Holden Caulfield's Implicature

Speranza

There is something Griceian about Holden Caulfield.

The novel, “The catcher in the rye,” was published in 1951,  when Grice was teaching at Oxford. That was the first coincidence.



Apart from their respectively philosophical and literary interests, H. P. Grice’s oeuvre and J. D. Salinger's novel, can also justified on the basis of their linguistic significance. 

"The Catcher in the Rye" has been compared by many critics with 'The Adventures of Huckleberry Finn' on various counts. Grice’s oeuvre hasn’t.

'Huckleberry' is not only as a great work of literary art, but also a valuable study in 1884 “dialect.”
The Catcher in the Rye” is an example of 1951 dialect – and implicature!

Most critics who looked at The Catcher in the Rye at the time of its publication thought that its language was a true and authentic rendering of colloquial speech – as most tuttees who attended Grice’s tutorials thought that Grice’s speech was an authentic rendering of a don’s dialect.

The language of Holden Caulfield, the narrator, strikes the ear as an accurate rendering of the informal speech of an intelligent, educated, North-eastern type.

One commonly noted feature of the novel’s language has been its comic effect or implicature. As Salinger asks the editors in the biopic film “Rebel in the rye,” “But you didn’t find it at least funny?”

And yet there has never been an extensive investigation of the language itself – and its implicatures.

· · · · ·

• _Direction 1_
Please reproduce the part of the listing starting at the line containing "pose: elev=284.8 azim=123.7" and ending at the line containing "Dot at: (312, 279)", substituting "bank" for "roll" and changing nothing else. Leave the pictures out of your answer.

• _Extracted information_
· · · · ·

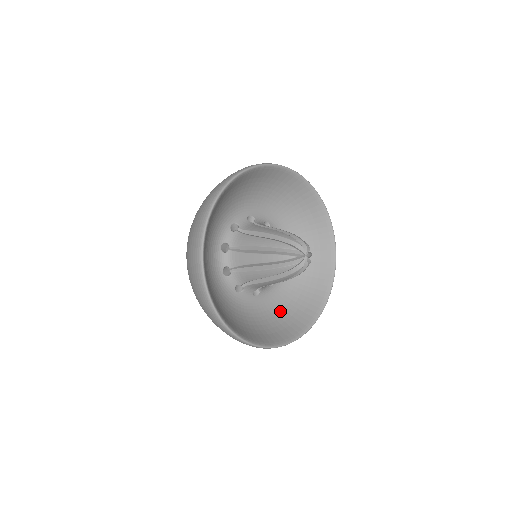
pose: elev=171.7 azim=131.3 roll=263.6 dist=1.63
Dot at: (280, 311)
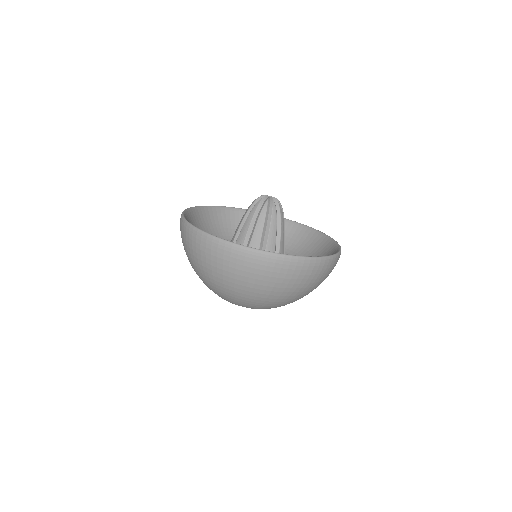
Dot at: occluded
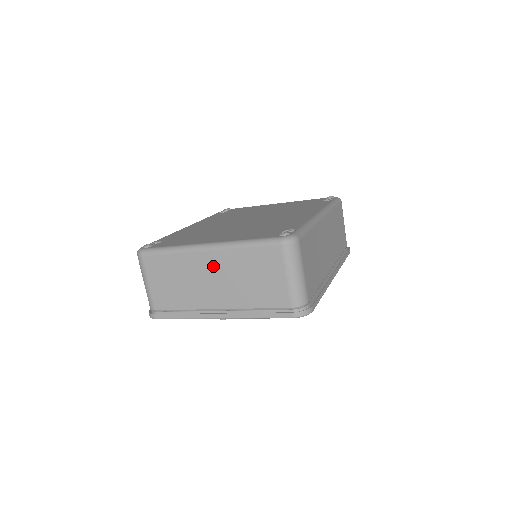
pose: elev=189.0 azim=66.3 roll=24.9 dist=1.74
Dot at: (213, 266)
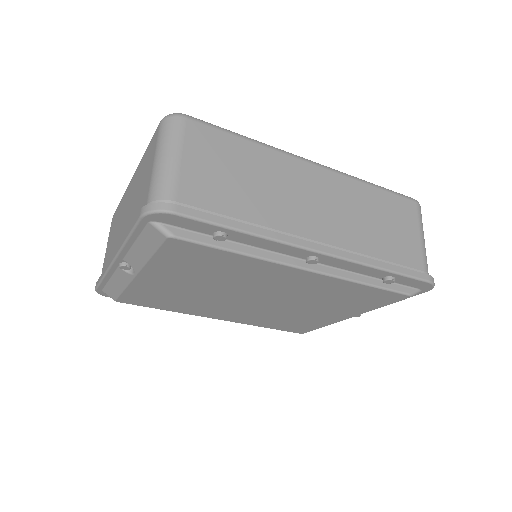
Dot at: (130, 194)
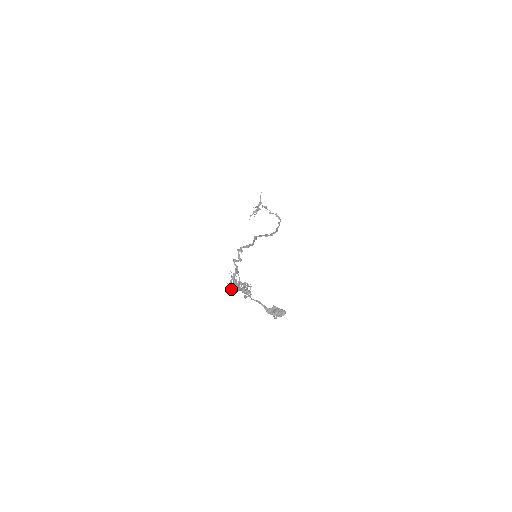
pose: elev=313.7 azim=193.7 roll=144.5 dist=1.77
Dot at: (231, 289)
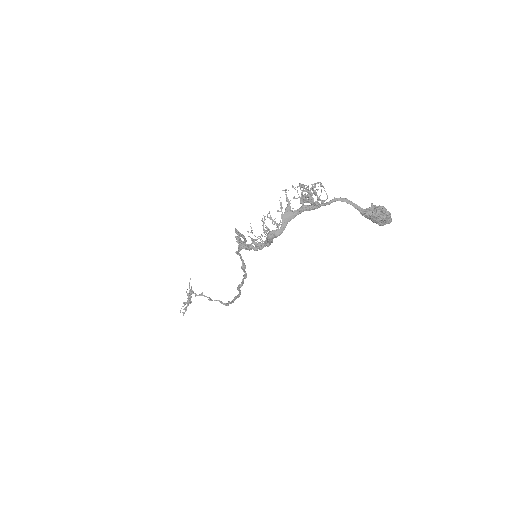
Dot at: occluded
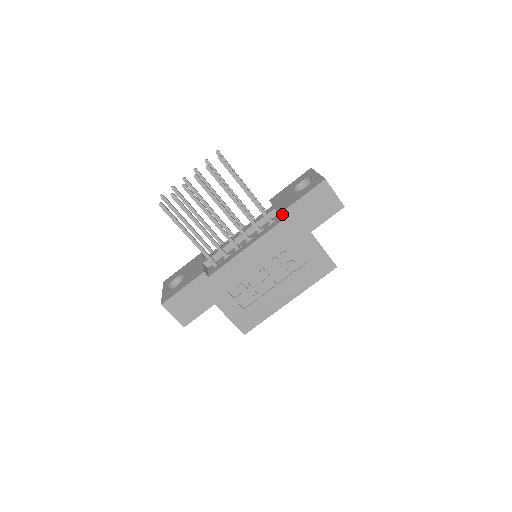
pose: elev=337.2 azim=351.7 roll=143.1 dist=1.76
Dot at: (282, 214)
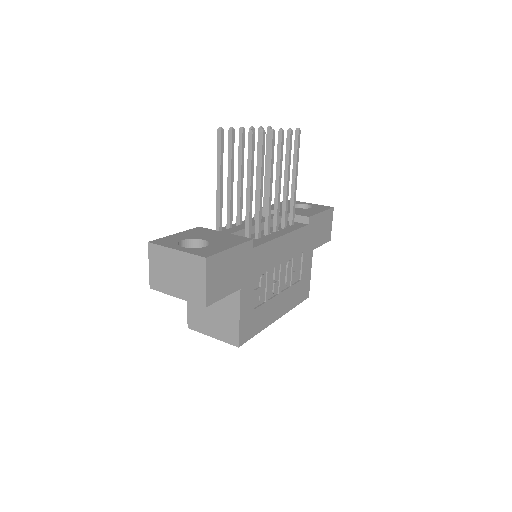
Dot at: (310, 218)
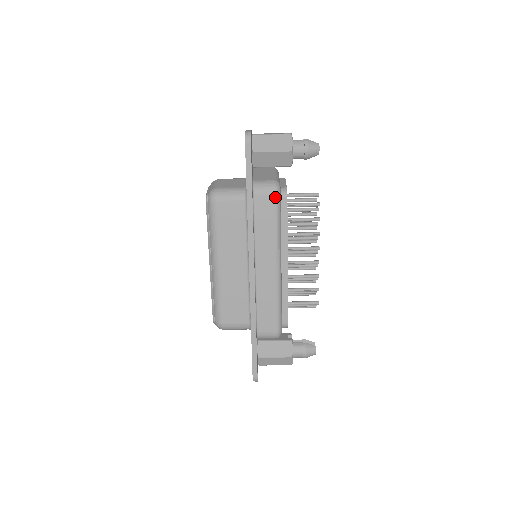
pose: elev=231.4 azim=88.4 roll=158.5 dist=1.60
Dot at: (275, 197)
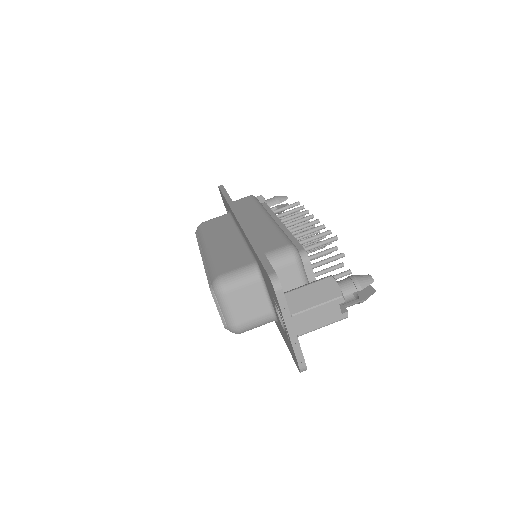
Dot at: (251, 197)
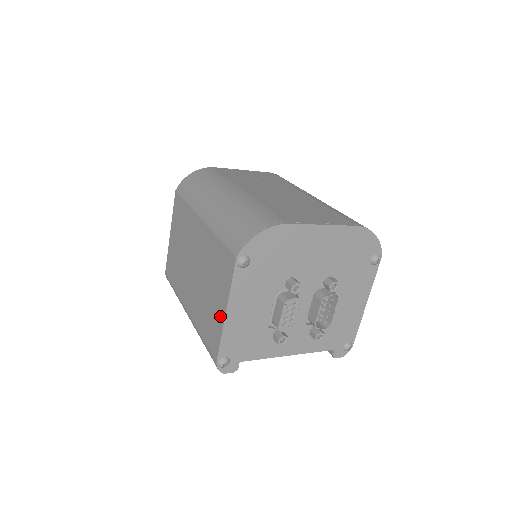
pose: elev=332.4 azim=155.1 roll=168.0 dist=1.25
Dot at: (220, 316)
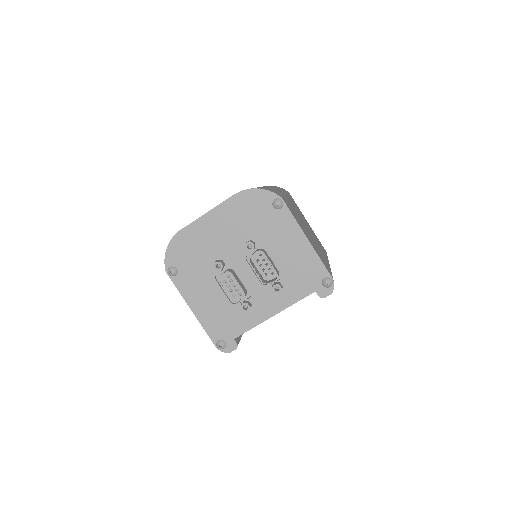
Dot at: occluded
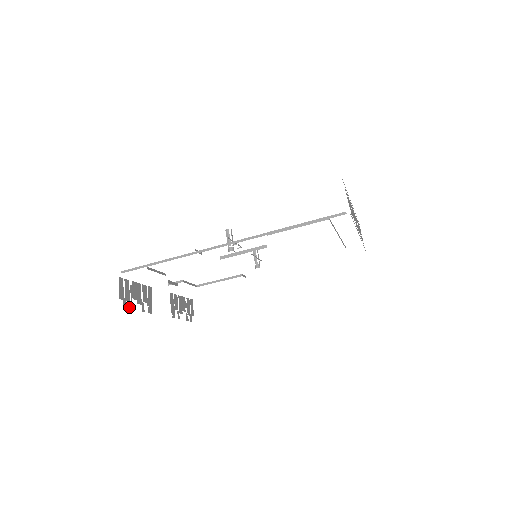
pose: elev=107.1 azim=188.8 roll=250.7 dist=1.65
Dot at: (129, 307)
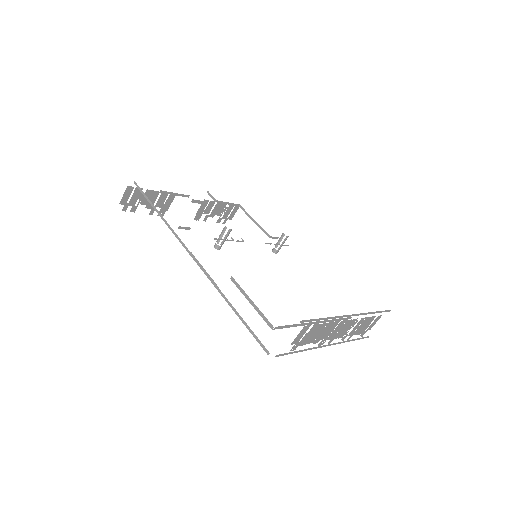
Dot at: (131, 210)
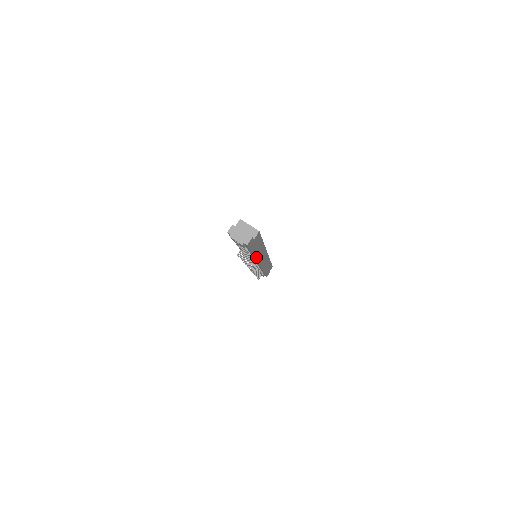
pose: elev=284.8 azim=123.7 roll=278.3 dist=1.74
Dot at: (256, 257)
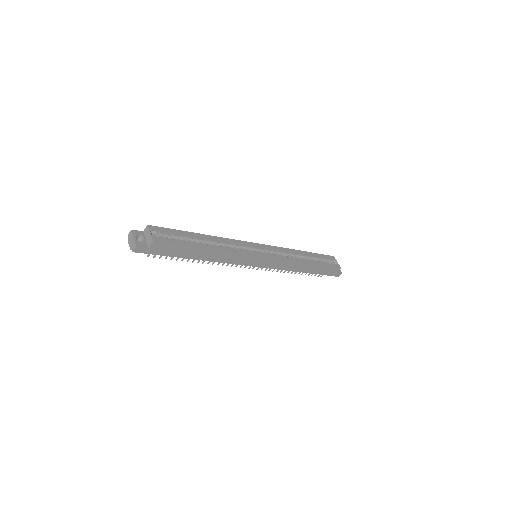
Dot at: (212, 260)
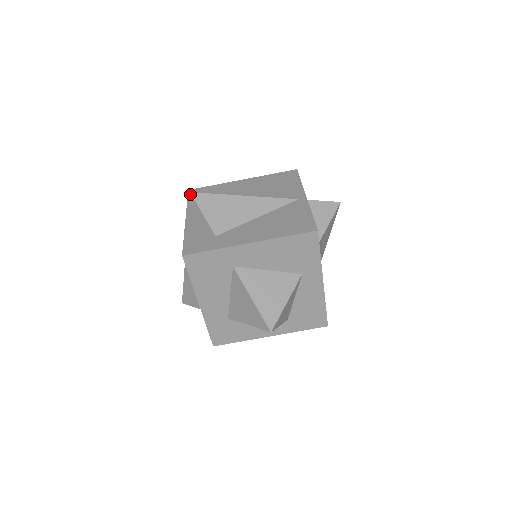
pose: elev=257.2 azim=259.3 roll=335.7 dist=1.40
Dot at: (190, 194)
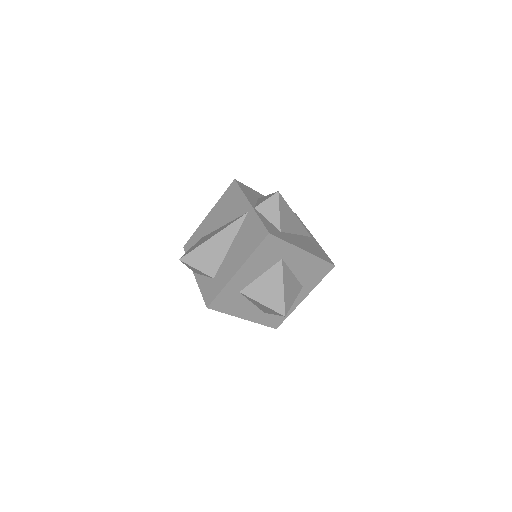
Dot at: (277, 192)
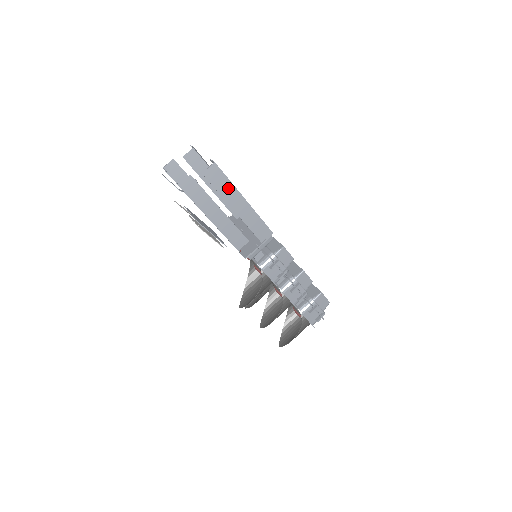
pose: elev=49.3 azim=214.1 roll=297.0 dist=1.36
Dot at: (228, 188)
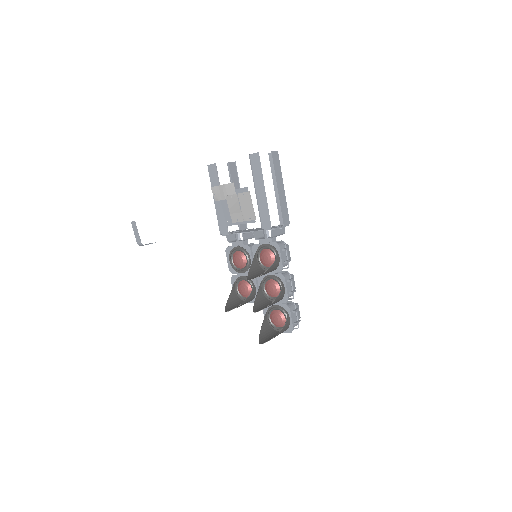
Dot at: (279, 172)
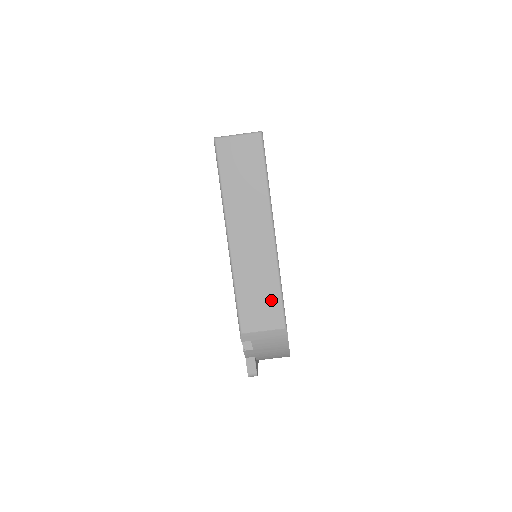
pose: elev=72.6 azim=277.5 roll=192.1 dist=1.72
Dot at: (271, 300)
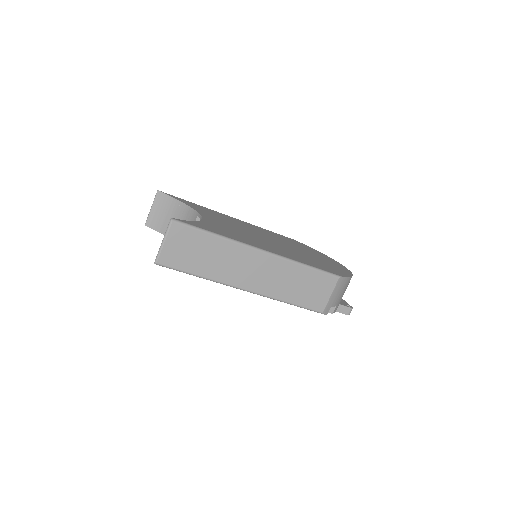
Dot at: (312, 279)
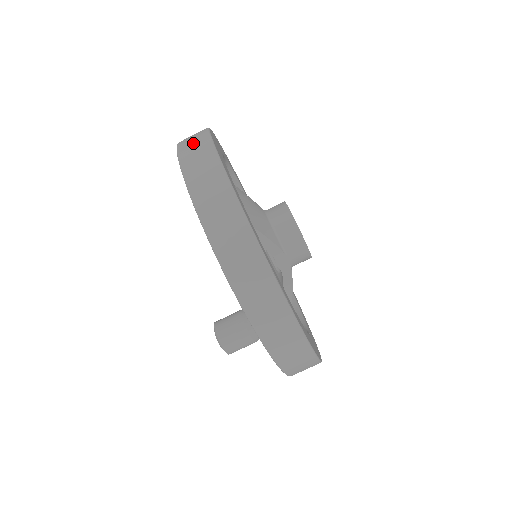
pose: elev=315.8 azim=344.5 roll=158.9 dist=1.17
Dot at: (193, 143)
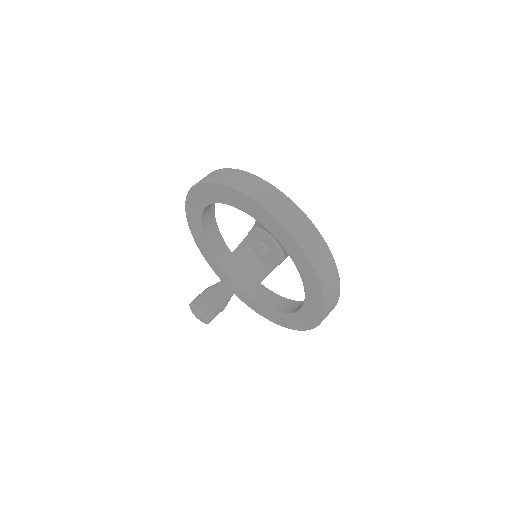
Dot at: (275, 200)
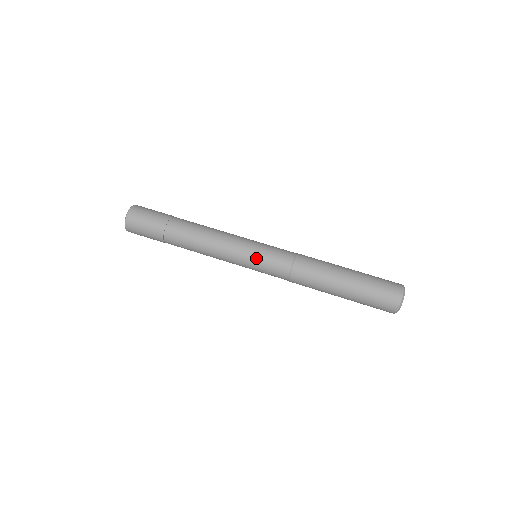
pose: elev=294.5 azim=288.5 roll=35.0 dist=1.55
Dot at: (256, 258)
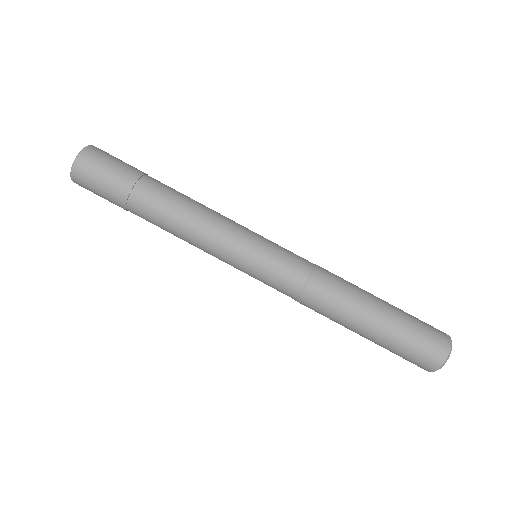
Dot at: (252, 272)
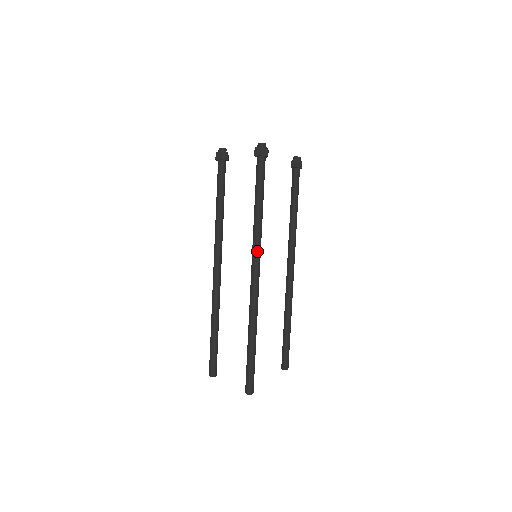
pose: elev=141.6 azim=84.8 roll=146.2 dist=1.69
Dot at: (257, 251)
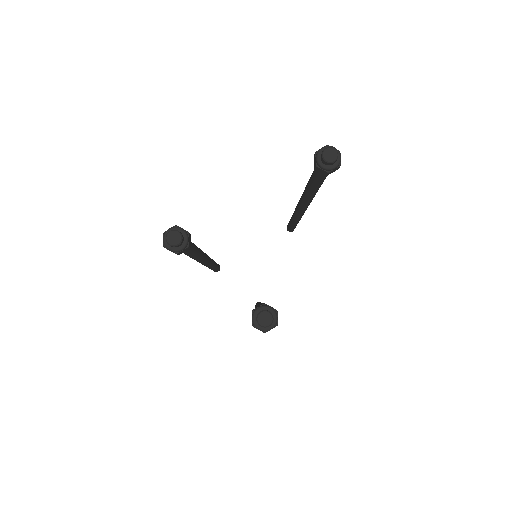
Dot at: occluded
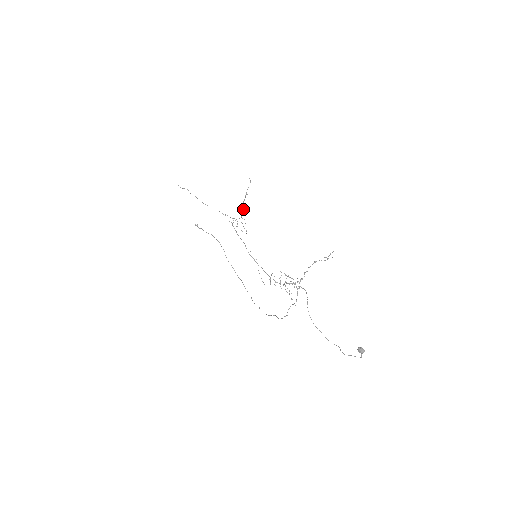
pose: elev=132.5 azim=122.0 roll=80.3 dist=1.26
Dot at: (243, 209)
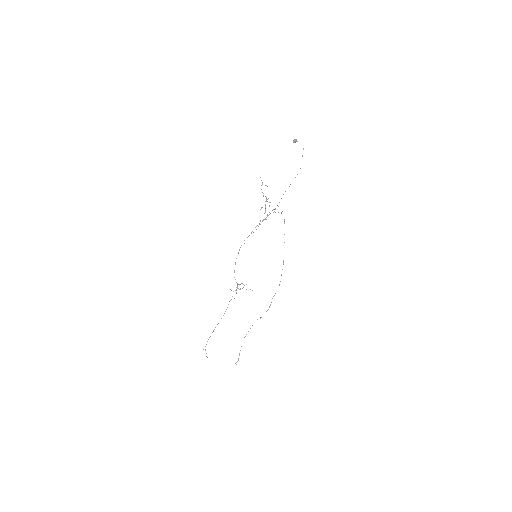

· · · · ·

• _Direction 2_
Copy out the essay on Holden Caulfield's implicature word for word, from start to finish.

• _Problem solution 1_
pose: elev=284.8 azim=123.7 bank=278.3 dist=1.74
Dot at: (256, 257)
Dot at: (212, 260)
pose: elev=257.2 azim=259.3 bank=335.7 dist=1.40
Dot at: (190, 194)
Dot at: (277, 192)
pose: elev=49.3 azim=214.1 bank=297.0 dist=1.36
Dot at: (228, 188)
Dot at: (279, 172)
pose: elev=72.6 azim=277.5 bank=192.1 dist=1.72
Dot at: (271, 300)
Dot at: (312, 279)

• _Problem solution 2_
Holden Caulfield's Implicature

Speranza

There is something Griceian about Holden Caulfield.

The novel, “The catcher in the rye,” was published in 1951,  when Grice was teaching at Oxford. That was the first coincidence.



Apart from their respectively philosophical and literary interests, H. P. Grice’s oeuvre and J. D. Salinger's novel, can also justified on the basis of their linguistic significance. 

"The Catcher in the Rye" has been compared by many critics with 'The Adventures of Huckleberry Finn' on various counts. Grice’s oeuvre hasn’t.

'Huckleberry' is not only as a great work of literary art, but also a valuable study in 1884 “dialect.”
The Catcher in the Rye” is an example of 1951 dialect – and implicature!

Most critics who looked at The Catcher in the Rye at the time of its publication thought that its language was a true and authentic rendering of colloquial speech – as most tuttees who attended Grice’s tutorials thought that Grice’s speech was an authentic rendering of a don’s dialect.

The language of Holden Caulfield, the narrator, strikes the ear as an accurate rendering of the informal speech of an intelligent, educated, North-eastern type.

One commonly noted feature of the novel’s language has been its comic effect or implicature. As Salinger asks the editors in the biopic film “Rebel in the rye,” “But you didn’t find it at least funny?”

And yet there has never been an extensive investigation of the language itself – and its implicatures.